**Your task**: Repeat each line of the material word for word.

**The input**:
..........
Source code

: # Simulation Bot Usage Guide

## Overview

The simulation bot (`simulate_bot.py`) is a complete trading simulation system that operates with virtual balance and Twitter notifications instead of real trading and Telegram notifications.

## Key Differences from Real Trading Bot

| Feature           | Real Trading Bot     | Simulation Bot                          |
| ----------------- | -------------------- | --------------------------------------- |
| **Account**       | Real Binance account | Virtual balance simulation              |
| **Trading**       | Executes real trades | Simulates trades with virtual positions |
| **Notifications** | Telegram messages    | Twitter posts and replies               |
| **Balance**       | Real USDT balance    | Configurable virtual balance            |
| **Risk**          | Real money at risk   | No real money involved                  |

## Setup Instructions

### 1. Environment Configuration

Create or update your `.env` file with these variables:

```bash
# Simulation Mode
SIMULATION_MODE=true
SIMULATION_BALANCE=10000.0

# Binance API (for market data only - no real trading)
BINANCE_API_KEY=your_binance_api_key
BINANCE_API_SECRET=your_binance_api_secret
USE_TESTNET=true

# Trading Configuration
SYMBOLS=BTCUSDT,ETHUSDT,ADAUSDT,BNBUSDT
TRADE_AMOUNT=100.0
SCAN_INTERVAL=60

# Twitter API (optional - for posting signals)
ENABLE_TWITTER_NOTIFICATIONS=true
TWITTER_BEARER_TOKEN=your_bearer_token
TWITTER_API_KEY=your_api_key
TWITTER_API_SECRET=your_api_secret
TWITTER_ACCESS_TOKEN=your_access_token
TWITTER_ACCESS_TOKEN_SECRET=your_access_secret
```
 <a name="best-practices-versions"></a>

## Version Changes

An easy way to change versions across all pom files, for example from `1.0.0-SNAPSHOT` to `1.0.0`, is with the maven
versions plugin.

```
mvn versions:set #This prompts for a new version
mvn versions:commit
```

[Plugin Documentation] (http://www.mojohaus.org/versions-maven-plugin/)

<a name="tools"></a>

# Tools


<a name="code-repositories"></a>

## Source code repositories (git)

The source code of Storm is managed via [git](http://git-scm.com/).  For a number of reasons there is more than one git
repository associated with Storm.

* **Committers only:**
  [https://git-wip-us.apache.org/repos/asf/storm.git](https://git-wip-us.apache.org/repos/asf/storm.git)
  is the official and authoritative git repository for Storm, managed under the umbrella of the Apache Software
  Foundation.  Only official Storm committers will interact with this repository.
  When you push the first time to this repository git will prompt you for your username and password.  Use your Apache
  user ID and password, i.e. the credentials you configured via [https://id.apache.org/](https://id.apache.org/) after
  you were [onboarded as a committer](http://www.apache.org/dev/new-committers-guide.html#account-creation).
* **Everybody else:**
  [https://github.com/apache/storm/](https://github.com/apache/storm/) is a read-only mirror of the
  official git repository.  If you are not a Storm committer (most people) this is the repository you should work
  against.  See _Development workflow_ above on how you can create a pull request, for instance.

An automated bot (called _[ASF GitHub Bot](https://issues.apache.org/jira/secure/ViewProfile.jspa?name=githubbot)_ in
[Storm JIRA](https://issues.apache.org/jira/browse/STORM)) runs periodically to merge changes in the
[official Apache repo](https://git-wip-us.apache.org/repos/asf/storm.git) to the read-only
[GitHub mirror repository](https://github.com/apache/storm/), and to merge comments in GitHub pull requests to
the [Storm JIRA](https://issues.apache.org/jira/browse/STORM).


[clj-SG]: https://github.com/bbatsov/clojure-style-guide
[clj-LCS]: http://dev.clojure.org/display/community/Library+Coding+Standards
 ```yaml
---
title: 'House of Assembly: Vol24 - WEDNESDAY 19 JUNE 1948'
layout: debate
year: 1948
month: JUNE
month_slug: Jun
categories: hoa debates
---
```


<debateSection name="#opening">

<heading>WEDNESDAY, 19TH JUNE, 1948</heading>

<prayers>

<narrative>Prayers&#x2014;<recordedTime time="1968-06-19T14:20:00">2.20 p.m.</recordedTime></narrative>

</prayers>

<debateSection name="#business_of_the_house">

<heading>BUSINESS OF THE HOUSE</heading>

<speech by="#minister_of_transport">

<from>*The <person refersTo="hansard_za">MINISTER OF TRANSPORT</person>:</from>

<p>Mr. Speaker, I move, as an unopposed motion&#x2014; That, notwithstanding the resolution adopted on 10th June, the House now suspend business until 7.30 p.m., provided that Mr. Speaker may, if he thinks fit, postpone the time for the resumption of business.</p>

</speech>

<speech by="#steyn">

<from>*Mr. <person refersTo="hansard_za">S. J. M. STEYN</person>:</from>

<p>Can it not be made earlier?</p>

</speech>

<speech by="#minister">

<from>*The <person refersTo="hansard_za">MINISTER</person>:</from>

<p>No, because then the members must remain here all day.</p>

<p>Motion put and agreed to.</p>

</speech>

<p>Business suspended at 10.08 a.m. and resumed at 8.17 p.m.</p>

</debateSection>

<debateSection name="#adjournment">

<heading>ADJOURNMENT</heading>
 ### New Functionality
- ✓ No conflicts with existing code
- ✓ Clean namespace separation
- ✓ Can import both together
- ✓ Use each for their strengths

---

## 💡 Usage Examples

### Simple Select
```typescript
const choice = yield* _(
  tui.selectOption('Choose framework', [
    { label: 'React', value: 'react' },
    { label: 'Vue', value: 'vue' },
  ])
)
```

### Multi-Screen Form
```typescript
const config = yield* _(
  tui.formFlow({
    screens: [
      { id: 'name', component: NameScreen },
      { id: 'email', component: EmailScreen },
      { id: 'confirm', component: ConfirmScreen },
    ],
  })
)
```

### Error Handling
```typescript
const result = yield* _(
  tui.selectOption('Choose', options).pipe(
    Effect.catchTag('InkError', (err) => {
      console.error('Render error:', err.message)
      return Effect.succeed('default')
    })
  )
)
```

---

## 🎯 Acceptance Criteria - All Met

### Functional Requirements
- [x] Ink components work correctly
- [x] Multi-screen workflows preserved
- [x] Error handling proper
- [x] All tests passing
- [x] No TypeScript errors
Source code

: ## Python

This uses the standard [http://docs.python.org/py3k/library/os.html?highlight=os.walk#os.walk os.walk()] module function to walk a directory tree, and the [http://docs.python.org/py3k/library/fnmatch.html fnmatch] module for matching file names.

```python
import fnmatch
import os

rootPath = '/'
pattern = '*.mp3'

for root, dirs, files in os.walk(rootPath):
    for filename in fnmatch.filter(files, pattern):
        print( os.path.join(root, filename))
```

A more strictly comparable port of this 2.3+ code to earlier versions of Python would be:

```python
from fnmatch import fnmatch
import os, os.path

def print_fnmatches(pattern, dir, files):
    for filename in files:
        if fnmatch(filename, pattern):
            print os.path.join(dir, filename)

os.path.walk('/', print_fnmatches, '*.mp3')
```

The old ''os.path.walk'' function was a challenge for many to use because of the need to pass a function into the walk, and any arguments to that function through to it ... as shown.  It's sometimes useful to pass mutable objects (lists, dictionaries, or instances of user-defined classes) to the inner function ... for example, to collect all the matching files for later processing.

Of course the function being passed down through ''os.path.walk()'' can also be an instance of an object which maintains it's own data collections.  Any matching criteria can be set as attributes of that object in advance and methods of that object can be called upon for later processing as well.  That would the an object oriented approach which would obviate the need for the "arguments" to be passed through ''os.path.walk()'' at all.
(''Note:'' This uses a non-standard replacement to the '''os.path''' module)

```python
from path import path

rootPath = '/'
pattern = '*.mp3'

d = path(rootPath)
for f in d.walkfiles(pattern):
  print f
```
..........
**Written solution**:
Source code

: # Simulation Bot Usage Guide

## Overview

The simulation bot (`simulate_bot.py`) is a complete trading simulation system that operates with virtual balance and Twitter notifications instead of real trading and Telegram notifications.

## Key Differences from Real Trading Bot

| Feature           | Real Trading Bot     | Simulation Bot                          |
| ----------------- | -------------------- | --------------------------------------- |
| **Account**       | Real Binance account | Virtual balance simulation              |
| **Trading**       | Executes real trades | Simulates trades with virtual positions |
| **Notifications** | Telegram messages    | Twitter posts and replies               |
| **Balance**       | Real USDT balance    | Configurable virtual balance            |
| **Risk**          | Real money at risk   | No real money involved                  |

## Setup Instructions

### 1. Environment Configuration

Create or update your `.env` file with these variables:

```bash
# Simulation Mode
SIMULATION_MODE=true
SIMULATION_BALANCE=10000.0

# Binance API (for market data only - no real trading)
BINANCE_API_KEY=your_binance_api_key
BINANCE_API_SECRET=your_binance_api_secret
USE_TESTNET=true

# Trading Configuration
SYMBOLS=BTCUSDT,ETHUSDT,ADAUSDT,BNBUSDT
TRADE_AMOUNT=100.0
SCAN_INTERVAL=60

# Twitter API (optional - for posting signals)
ENABLE_TWITTER_NOTIFICATIONS=true
TWITTER_BEARER_TOKEN=your_bearer_token
TWITTER_API_KEY=your_api_key
TWITTER_API_SECRET=your_api_secret
TWITTER_ACCESS_TOKEN=your_access_token
TWITTER_ACCESS_TOKEN_SECRET=your_access_secret
```
 <a name="best-practices-versions"></a>

## Version Changes

An easy way to change versions across all pom files, for example from `1.0.0-SNAPSHOT` to `1.0.0`, is with the maven
versions plugin.

```
mvn versions:set #This prompts for a new version
mvn versions:commit
```

[Plugin Documentation] (http://www.mojohaus.org/versions-maven-plugin/)

<a name="tools"></a>

# Tools


<a name="code-repositories"></a>

## Source code repositories (git)

The source code of Storm is managed via [git](http://git-scm.com/).  For a number of reasons there is more than one git
repository associated with Storm.

* **Committers only:**
  [https://git-wip-us.apache.org/repos/asf/storm.git](https://git-wip-us.apache.org/repos/asf/storm.git)
  is the official and authoritative git repository for Storm, managed under the umbrella of the Apache Software
  Foundation.  Only official Storm committers will interact with this repository.
  When you push the first time to this repository git will prompt you for your username and password.  Use your Apache
  user ID and password, i.e. the credentials you configured via [https://id.apache.org/](https://id.apache.org/) after
  you were [onboarded as a committer](http://www.apache.org/dev/new-committers-guide.html#account-creation).
* **Everybody else:**
  [https://github.com/apache/storm/](https://github.com/apache/storm/) is a read-only mirror of the
  official git repository.  If you are not a Storm committer (most people) this is the repository you should work
  against.  See _Development workflow_ above on how you can create a pull request, for instance.

An automated bot (called _[ASF GitHub Bot](https://issues.apache.org/jira/secure/ViewProfile.jspa?name=githubbot)_ in
[Storm JIRA](https://issues.apache.org/jira/browse/STORM)) runs periodically to merge changes in the
[official Apache repo](https://git-wip-us.apache.org/repos/asf/storm.git) to the read-only
[GitHub mirror repository](https://github.com/apache/storm/), and to merge comments in GitHub pull requests to
the [Storm JIRA](https://issues.apache.org/jira/browse/STORM).


[clj-SG]: https://github.com/bbatsov/clojure-style-guide
[clj-LCS]: http://dev.clojure.org/display/community/Library+Coding+Standards
 ```yaml
---
title: 'House of Assembly: Vol24 - WEDNESDAY 19 JUNE 1948'
layout: debate
year: 1948
month: JUNE
month_slug: Jun
categories: hoa debates
---
```


<debateSection name="#opening">

<heading>WEDNESDAY, 19TH JUNE, 1948</heading>

<prayers>

<narrative>Prayers&#x2014;<recordedTime time="1968-06-19T14:20:00">2.20 p.m.</recordedTime></narrative>

</prayers>

<debateSection name="#business_of_the_house">

<heading>BUSINESS OF THE HOUSE</heading>

<speech by="#minister_of_transport">

<from>*The <person refersTo="hansard_za">MINISTER OF TRANSPORT</person>:</from>

<p>Mr. Speaker, I move, as an unopposed motion&#x2014; That, notwithstanding the resolution adopted on 10th June, the House now suspend business until 7.30 p.m., provided that Mr. Speaker may, if he thinks fit, postpone the time for the resumption of business.</p>

</speech>

<speech by="#steyn">

<from>*Mr. <person refersTo="hansard_za">S. J. M. STEYN</person>:</from>

<p>Can it not be made earlier?</p>

</speech>

<speech by="#minister">

<from>*The <person refersTo="hansard_za">MINISTER</person>:</from>

<p>No, because then the members must remain here all day.</p>

<p>Motion put and agreed to.</p>

</speech>

<p>Business suspended at 10.08 a.m. and resumed at 8.17 p.m.</p>

</debateSection>

<debateSection name="#adjournment">

<heading>ADJOURNMENT</heading>
 ### New Functionality
- ✓ No conflicts with existing code
- ✓ Clean namespace separation
- ✓ Can import both together
- ✓ Use each for their strengths

---

## 💡 Usage Examples

### Simple Select
```typescript
const choice = yield* _(
  tui.selectOption('Choose framework', [
    { label: 'React', value: 'react' },
    { label: 'Vue', value: 'vue' },
  ])
)
```

### Multi-Screen Form
```typescript
const config = yield* _(
  tui.formFlow({
    screens: [
      { id: 'name', component: NameScreen },
      { id: 'email', component: EmailScreen },
      { id: 'confirm', component: ConfirmScreen },
    ],
  })
)
```

### Error Handling
```typescript
const result = yield* _(
  tui.selectOption('Choose', options).pipe(
    Effect.catchTag('InkError', (err) => {
      console.error('Render error:', err.message)
      return Effect.succeed('default')
    })
  )
)
```

---

## 🎯 Acceptance Criteria - All Met

### Functional Requirements
- [x] Ink components work correctly
- [x] Multi-screen workflows preserved
- [x] Error handling proper
- [x] All tests passing
- [x] No TypeScript errors
Source code

: ## Python

This uses the standard [http://docs.python.org/py3k/library/os.html?highlight=os.walk#os.walk os.walk()] module function to walk a directory tree, and the [http://docs.python.org/py3k/library/fnmatch.html fnmatch] module for matching file names.

```python
import fnmatch
import os

rootPath = '/'
pattern = '*.mp3'

for root, dirs, files in os.walk(rootPath):
    for filename in fnmatch.filter(files, pattern):
        print( os.path.join(root, filename))
```

A more strictly comparable port of this 2.3+ code to earlier versions of Python would be:

```python
from fnmatch import fnmatch
import os, os.path

def print_fnmatches(pattern, dir, files):
    for filename in files:
        if fnmatch(filename, pattern):
            print os.path.join(dir, filename)

os.path.walk('/', print_fnmatches, '*.mp3')
```

The old ''os.path.walk'' function was a challenge for many to use because of the need to pass a function into the walk, and any arguments to that function through to it ... as shown.  It's sometimes useful to pass mutable objects (lists, dictionaries, or instances of user-defined classes) to the inner function ... for example, to collect all the matching files for later processing.

Of course the function being passed down through ''os.path.walk()'' can also be an instance of an object which maintains it's own data collections.  Any matching criteria can be set as attributes of that object in advance and methods of that object can be called upon for later processing as well.  That would the an object oriented approach which would obviate the need for the "arguments" to be passed through ''os.path.walk()'' at all.
(''Note:'' This uses a non-standard replacement to the '''os.path''' module)

```python
from path import path

rootPath = '/'
pattern = '*.mp3'

d = path(rootPath)
for f in d.walkfiles(pattern):
  print f
```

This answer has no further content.